Gather each line in the items below that contains the word "from", and copy those lines without changes.

(Source material):
══════
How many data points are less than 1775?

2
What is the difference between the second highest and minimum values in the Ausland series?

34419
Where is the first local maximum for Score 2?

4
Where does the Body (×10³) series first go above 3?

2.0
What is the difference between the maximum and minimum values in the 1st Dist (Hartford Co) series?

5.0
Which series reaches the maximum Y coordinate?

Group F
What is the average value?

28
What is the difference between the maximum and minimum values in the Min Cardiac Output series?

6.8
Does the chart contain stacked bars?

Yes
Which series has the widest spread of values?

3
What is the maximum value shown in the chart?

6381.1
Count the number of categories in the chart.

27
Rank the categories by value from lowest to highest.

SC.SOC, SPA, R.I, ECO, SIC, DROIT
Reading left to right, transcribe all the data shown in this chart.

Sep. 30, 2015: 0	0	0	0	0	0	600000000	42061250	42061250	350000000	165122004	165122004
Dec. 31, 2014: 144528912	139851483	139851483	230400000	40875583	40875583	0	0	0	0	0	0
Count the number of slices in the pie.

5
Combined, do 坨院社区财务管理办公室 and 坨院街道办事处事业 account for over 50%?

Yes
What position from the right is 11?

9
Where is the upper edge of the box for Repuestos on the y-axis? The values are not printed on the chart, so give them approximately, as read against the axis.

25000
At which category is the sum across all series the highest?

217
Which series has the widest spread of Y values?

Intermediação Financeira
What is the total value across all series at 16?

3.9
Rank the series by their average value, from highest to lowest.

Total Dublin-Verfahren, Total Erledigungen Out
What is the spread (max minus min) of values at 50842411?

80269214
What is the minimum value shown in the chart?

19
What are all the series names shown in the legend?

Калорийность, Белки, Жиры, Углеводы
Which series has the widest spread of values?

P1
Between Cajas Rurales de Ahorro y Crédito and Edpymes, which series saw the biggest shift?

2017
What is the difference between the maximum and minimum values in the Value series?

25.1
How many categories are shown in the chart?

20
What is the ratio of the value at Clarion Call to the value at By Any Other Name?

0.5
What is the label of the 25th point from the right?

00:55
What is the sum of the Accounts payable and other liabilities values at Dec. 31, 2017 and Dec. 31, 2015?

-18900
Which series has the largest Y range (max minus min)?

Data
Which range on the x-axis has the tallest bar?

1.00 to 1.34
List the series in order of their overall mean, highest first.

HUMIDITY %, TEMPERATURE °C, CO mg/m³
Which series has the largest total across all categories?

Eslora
══════
(Answer space):
Rank the categories by value from lowest to highest.
What position from the right is 11?
Rank the series by their average value, from highest to lowest.
What is the label of the 25th point from the right?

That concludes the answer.